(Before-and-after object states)
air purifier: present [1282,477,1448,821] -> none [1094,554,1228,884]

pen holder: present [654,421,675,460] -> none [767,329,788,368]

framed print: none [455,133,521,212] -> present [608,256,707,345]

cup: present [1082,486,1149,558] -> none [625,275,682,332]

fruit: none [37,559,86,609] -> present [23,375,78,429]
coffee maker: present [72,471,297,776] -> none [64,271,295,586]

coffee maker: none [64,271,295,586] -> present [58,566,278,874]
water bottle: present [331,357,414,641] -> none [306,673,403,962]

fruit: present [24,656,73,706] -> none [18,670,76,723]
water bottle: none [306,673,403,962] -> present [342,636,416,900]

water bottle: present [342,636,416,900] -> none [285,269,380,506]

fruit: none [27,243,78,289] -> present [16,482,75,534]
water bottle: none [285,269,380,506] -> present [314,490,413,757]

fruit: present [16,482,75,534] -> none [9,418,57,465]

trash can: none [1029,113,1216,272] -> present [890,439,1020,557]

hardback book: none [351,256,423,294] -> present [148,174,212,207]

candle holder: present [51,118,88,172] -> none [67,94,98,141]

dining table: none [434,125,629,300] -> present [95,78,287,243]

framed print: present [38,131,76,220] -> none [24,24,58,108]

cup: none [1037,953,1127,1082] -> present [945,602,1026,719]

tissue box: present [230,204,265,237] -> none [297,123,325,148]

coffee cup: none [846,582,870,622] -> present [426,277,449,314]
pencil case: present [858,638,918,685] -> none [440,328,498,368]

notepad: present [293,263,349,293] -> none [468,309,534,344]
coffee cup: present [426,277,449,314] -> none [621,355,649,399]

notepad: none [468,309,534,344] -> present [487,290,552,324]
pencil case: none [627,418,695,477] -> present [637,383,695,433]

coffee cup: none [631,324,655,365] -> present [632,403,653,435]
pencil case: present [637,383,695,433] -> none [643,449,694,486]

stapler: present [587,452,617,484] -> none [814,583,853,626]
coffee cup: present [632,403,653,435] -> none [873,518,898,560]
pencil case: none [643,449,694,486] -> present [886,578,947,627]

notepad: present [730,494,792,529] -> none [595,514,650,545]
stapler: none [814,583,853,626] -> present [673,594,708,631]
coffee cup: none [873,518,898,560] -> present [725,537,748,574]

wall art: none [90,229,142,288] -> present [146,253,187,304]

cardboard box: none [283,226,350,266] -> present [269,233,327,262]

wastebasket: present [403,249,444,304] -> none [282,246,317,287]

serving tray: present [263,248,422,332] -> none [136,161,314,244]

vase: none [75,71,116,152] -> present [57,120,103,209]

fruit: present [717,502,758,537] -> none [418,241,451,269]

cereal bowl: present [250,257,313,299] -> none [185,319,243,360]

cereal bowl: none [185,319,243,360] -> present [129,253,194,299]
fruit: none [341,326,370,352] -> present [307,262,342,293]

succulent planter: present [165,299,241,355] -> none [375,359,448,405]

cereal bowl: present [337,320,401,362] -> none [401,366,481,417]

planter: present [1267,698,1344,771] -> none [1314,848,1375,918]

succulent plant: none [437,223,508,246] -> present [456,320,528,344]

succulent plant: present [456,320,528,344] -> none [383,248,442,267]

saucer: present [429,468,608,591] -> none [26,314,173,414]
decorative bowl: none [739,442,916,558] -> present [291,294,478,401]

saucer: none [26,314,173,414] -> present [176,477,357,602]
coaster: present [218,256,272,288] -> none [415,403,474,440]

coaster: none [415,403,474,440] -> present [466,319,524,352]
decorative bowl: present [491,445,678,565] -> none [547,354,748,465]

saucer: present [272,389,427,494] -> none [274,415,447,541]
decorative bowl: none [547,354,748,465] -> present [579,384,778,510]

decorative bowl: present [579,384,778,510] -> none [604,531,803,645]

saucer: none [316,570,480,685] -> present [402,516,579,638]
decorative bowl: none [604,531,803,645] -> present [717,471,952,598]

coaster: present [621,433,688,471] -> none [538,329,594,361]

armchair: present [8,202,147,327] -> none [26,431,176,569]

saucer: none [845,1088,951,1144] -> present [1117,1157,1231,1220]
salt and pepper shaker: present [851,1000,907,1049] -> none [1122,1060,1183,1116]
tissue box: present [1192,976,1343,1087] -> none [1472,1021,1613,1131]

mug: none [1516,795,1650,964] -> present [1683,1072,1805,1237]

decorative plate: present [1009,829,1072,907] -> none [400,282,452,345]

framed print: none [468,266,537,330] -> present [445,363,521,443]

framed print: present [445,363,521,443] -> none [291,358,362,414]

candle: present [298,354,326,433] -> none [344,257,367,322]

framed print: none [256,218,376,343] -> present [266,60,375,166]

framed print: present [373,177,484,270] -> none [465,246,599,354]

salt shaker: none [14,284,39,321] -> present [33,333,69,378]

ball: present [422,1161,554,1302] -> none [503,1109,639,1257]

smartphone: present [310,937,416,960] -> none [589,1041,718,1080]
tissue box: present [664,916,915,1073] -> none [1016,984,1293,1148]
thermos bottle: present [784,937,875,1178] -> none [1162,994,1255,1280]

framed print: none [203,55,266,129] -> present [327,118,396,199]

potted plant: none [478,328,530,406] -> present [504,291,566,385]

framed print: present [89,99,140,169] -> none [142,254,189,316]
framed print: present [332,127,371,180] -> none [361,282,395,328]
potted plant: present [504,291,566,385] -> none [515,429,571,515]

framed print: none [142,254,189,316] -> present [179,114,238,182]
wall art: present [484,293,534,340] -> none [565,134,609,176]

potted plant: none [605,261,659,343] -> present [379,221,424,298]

• _PROBLEM REQUIREMENTS_
What goes in the answer is the run of lines from the one holding "ball: present [422,1161,554,1302]" to the end of the entries, reproduced exactly and with nothing else.

• _OUTPUT OF THE EXERCISE_
ball: present [422,1161,554,1302] -> none [503,1109,639,1257]

smartphone: present [310,937,416,960] -> none [589,1041,718,1080]
tissue box: present [664,916,915,1073] -> none [1016,984,1293,1148]
thermos bottle: present [784,937,875,1178] -> none [1162,994,1255,1280]

framed print: none [203,55,266,129] -> present [327,118,396,199]

potted plant: none [478,328,530,406] -> present [504,291,566,385]

framed print: present [89,99,140,169] -> none [142,254,189,316]
framed print: present [332,127,371,180] -> none [361,282,395,328]
potted plant: present [504,291,566,385] -> none [515,429,571,515]

framed print: none [142,254,189,316] -> present [179,114,238,182]
wall art: present [484,293,534,340] -> none [565,134,609,176]

potted plant: none [605,261,659,343] -> present [379,221,424,298]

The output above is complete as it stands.